The 140th Annual Meeting of the Pharmaceutical Society of Japan (Kyoto)

Presentation information

Poster Presentation

(D) Health Sciences

[26P-pm] 環境科学①

Thu. Mar 26, 2020 2:00 PM - 4:30 PM [Room P] Event Hall (1F)

2:00 PM - 4:30 PM

[26P-pm112S] Conversion of naphthalene in the aqueous phase under the action of Asian Dust particles

○Lulu Zhang1, Lu Yang1, Quanyu Zhou1, Xuan Zhang1, Wanli Xing1, Yongjie Wei2, Jianrong Bi3, Ryohei Nakatsubo4, Masayuki Shima5, Akira Toriba6, Kazuichi Hayakawa7, Ning Tang6,7 (1. Graduate School of Medical Sciences, Kanazawa Univ., 2. Chinese Research Academy of Environment Sciences, 3. College of Atmospheric Sciences, Lanzhou Univ., 4. Hyogo Prefectural Institute of Environmental Sciences, 5. Department of Public Health, Hyogo College of Medicine, 6. Institute of Medical, Pharmaceutical and Health Sciences, Kanazawa Univ., 7. Institute of Nature and Environmental Technology, Kanazawa Univ.)

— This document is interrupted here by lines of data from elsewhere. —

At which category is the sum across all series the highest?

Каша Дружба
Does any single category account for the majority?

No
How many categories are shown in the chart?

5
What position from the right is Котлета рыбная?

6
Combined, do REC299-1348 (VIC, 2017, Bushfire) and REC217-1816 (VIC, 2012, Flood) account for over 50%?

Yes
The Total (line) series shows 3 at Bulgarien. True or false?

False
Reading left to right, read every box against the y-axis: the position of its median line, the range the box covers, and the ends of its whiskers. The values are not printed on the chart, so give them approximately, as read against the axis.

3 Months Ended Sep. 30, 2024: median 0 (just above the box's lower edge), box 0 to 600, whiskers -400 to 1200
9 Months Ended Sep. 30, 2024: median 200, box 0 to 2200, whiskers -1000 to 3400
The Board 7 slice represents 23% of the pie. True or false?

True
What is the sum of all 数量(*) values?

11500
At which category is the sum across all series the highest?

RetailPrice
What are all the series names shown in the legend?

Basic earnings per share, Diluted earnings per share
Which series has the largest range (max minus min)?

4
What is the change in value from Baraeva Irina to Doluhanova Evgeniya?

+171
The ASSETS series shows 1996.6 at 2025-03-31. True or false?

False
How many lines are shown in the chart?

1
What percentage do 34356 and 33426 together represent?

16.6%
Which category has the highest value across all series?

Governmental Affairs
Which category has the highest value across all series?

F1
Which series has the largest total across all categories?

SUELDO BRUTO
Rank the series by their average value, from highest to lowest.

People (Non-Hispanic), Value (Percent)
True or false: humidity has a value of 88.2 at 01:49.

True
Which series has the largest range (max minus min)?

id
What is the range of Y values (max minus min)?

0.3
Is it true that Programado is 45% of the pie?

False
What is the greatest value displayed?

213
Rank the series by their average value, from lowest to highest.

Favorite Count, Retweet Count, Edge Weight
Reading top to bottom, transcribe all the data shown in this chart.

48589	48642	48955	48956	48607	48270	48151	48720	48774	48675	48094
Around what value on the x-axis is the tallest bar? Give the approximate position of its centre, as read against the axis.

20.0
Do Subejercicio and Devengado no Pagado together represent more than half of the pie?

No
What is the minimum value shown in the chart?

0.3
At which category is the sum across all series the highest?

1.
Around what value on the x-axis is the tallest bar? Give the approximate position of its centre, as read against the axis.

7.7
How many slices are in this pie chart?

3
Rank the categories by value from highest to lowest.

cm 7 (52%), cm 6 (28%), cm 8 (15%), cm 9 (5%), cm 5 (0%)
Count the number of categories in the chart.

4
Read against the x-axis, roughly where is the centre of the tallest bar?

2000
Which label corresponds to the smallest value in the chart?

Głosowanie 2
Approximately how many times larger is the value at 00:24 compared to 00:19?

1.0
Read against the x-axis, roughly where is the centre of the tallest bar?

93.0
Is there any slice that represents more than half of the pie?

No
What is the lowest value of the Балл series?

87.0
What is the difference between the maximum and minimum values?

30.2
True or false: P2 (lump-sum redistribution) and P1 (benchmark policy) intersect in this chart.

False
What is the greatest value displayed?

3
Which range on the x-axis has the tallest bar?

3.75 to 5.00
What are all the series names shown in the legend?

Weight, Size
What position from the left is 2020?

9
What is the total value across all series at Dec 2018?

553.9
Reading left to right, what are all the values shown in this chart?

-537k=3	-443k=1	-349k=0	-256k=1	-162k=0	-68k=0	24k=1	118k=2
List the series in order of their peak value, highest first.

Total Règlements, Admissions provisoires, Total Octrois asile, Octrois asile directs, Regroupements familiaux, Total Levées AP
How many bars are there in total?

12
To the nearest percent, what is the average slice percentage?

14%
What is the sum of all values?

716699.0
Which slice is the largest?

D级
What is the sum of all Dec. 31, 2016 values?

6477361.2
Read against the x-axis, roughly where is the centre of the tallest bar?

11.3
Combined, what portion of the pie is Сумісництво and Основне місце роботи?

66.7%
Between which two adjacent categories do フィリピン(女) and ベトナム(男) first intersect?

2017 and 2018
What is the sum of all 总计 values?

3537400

Asian Dust can be carried by East Asian winter monsoon and is prevailing in the spring. During this period, China is prone to air pollution due to various combustion emissions. Polycyclic aromatic hydrocarbons (PAHs) are a class of organic compounds with carcinogenic and mutagenic potential that mainly originate from combustion processes. During transportation, Asian Dust can mix with PAHs in the local air after deposition, which potentially catalyzes the conversion of PAHs to more toxic derivatives and aggravates health effects in the downwind areas. To simulate the atmospheric process, this study investigated the effect of various Asian Dust particles on the conversion of naphthalene in the aqueous phase under different conditions.
Asian Dust particles were collected in different Chinese deserts, including the Gobi Desert (AD 1), Taklamakan Desert (AD 2), Horqin Sand Land (AD 3), and Loess Plateau (AD 4). Naphthalene was chosen as the model PAH. Sulfuric acid, nitric acid, and hydrochloric acid were used as acidic modifiers. The experiments were carried out under a combination of different conditions including darkness, ultraviolet (UV) irradiation, neutral and acidic conditions. The blank control groups (not containing Asian Dust particles) were carried out simultaneously. Naphthalene and possible products were determined by high-performance liquid chromatography coupled with a UV detector.
Under dark and neutral conditions, there was no obvious interaction between AD 1 to AD 3 and naphthalene in aqueous solution, while AD 4 showed weak adsorption to naphthalene in aqueous solution since no product was observed in the process. This difference may be due to the smaller size and larger specific surface area of AD 4 particle than the other three kinds of particles. In addition, the fitting curve of the adsorption amount of naphthalene by AD 4 particles with the change of particle mass conforms to Langmuir adsorption isotherm. Under UV irradiation and neutral condition, naphthalene in aqueous solution was degraded and several products were detected. The presence of Asian Dust particles slowed down the reduction rate of naphthalene but had no effect on the type of products. On this basis, the acid was introduced into the system, and it was found that acid had little effect on the degradation of naphthalene and the production of products.
The interaction between Asian Dust particles and naphthalene is unobvious, and Asian Dust can potentially alleviate the degradation of naphthalene and the production of products.